In yesterday's
post, I said first impressions of Supreme Court rulings often create false impressions. A
commentary by a nationally syndicated
Chicago Tribune columnist is a good example. It spreads two misconceptions. First, that Thursday's decision somehow grants corporations a long-denied ability to speak. And second, that many if not most corporations will not exercise this supposed newfound freedom for fear of alienating customers.
The first misconception shows a profound lack of understanding of both the decision in
Citizens United v. FEC as well as practical reality. You need look no further than the national health care debate or recent Wisconsin Supreme Court elections to see how ridiculous it is to suggest that corporations have not had a voice in national or state political affairs. What the court did is give corporations an even louder and more dominant voice. That five out of nine members of our nation's highest court concluded that corporations were not being adequately heard in the marketplace of ideas in this country is truly jawdropping.
The second misconception is based on a terribly naive notion of how corporations will react to the
Citizens United decision. It is highly doubtful that the likes of Goldman Sachs or WalMart or Microsoft will sponsor their own campaign ads. But that doesn't mean they will sit on the sidelines. They will send their money to associations like the U.S. Chamber of Commerce, which will do the electioneering for them. Currently, neither federal nor state disclosure laws are sufficient to allow voters to know which corporations will be bankrollling all the election ads. Unless changes are made to those disclosure laws, companies need not worry about angering their customers or even their shareholders.
As I continue to reflect on what will rank right there with the
Dred Scott decision as one of the darkest moments in the history of the U.S. Supreme Court, I can't help but wonder if all this is giving any pause to fans of appointed judges who would like to do away with state judicial elections. It will be hard for them to look honestly at this current court and not see how blatantly political it is and how the
Citizens United decision was the handiwork of hard-line ideologues who are so obviously tools of wealthy special interests.

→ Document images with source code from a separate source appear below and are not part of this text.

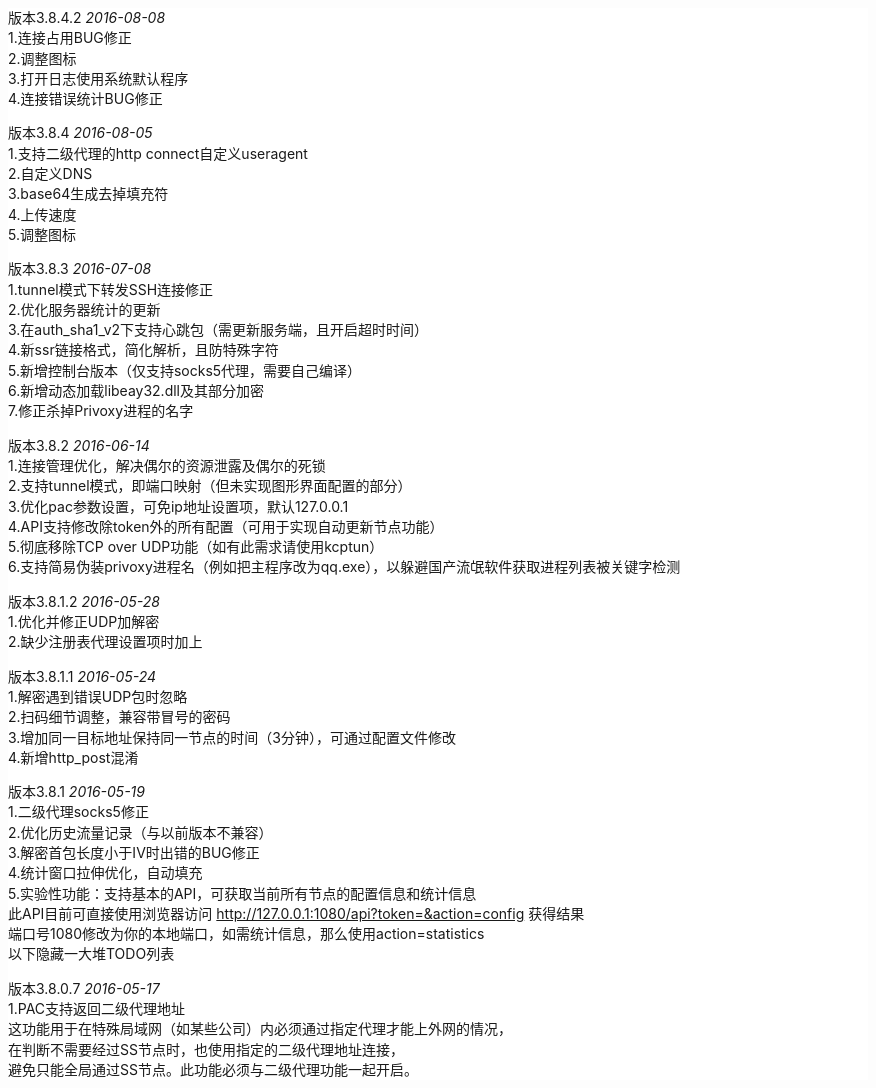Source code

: 
版本3.8.4.2 *2016-08-08*  
1.连接占用BUG修正  
2.调整图标  
3.打开日志使用系统默认程序  
4.连接错误统计BUG修正


版本3.8.4 *2016-08-05*  
1.支持二级代理的http connect自定义useragent  
2.自定义DNS  
3.base64生成去掉填充符  
4.上传速度  
5.调整图标


版本3.8.3 *2016-07-08*  
1.tunnel模式下转发SSH连接修正  
2.优化服务器统计的更新  
3.在auth\_sha1\_v2下支持心跳包（需更新服务端，且开启超时时间）  
4.新ssr链接格式，简化解析，且防特殊字符  
5.新增控制台版本（仅支持socks5代理，需要自己编译）  
6.新增动态加载libeay32.dll及其部分加密  
7.修正杀掉Privoxy进程的名字


版本3.8.2 *2016-06-14*  
1.连接管理优化，解决偶尔的资源泄露及偶尔的死锁  
2.支持tunnel模式，即端口映射（但未实现图形界面配置的部分）  
3.优化pac参数设置，可免ip地址设置项，默认127.0.0.1  
4.API支持修改除token外的所有配置（可用于实现自动更新节点功能）  
5.彻底移除TCP over UDP功能（如有此需求请使用kcptun）  
6.支持简易伪装privoxy进程名（例如把主程序改为qq.exe），以躲避国产流氓软件获取进程列表被关键字检测  

版本3.8.1.2 *2016-05-28*  
1.优化并修正UDP加解密  
2.缺少注册表代理设置项时加上

版本3.8.1.1 *2016-05-24*  
1.解密遇到错误UDP包时忽略  
2.扫码细节调整，兼容带冒号的密码  
3.增加同一目标地址保持同一节点的时间（3分钟），可通过配置文件修改  
4.新增http_post混淆

版本3.8.1 *2016-05-19*  
1.二级代理socks5修正  
2.优化历史流量记录（与以前版本不兼容）  
3.解密首包长度小于IV时出错的BUG修正  
4.统计窗口拉伸优化，自动填充  
5.实验性功能：支持基本的API，可获取当前所有节点的配置信息和统计信息  
此API目前可直接使用浏览器访问 http://127.0.0.1:1080/api?token=&action=config 获得结果  
端口号1080修改为你的本地端口，如需统计信息，那么使用action=statistics  
以下隐藏一大堆TODO列表

版本3.8.0.7 *2016-05-17*  
1.PAC支持返回二级代理地址  
这功能用于在特殊局域网（如某些公司）内必须通过指定代理才能上外网的情况，  
在判断不需要经过SS节点时，也使用指定的二级代理地址连接，  
避免只能全局通过SS节点。此功能必须与二级代理功能一起开启。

Not that we learned anything new Thursday about Chief Justice John Roberts, for example, but he certainly confirmed
suspicions that he is a conniving liar who was willing to bear false witness to Congress to secure an appointment for life. After all, Roberts pledged allegiance in his confirmation hearings to the principle of
stare decisis, latin for "stand by the decision," meaning courts are bound by previous decisions and what Roberts himself called "settled" law. It is hard to imagine more well-established precedents or more settled laws than those Roberts and his allies just overturned in
Citizens United. By this brazen act of judicial hypocrisy, the chief justice further cemented his growing reputation as one of the most
radical activists ever to sit on the high court. What will law professors tell their students? How will they teach stare decisis with a straight face?
Anthony Kennedy showed himself to be intellectually double-jointed. He wrote in
Caperton v. Massey that huge sums of money spent in election campaigns can violate the Due Process Clause in the Constitution and deny a fair trial to those who face big campaign spenders in court. Then he turned around in
Citizens United and wrote this:
"(W)e now conclude that independent expenditures, including those made by corporations, do not give rise to corruption or the appearance of corruption."And this:
"The appearance of influence or access, furthermore, will not cause the electorate to lose faith in our democracy."Kennedy offers no evidence and points to nothing in the case record to support these conclusions. He's just sure.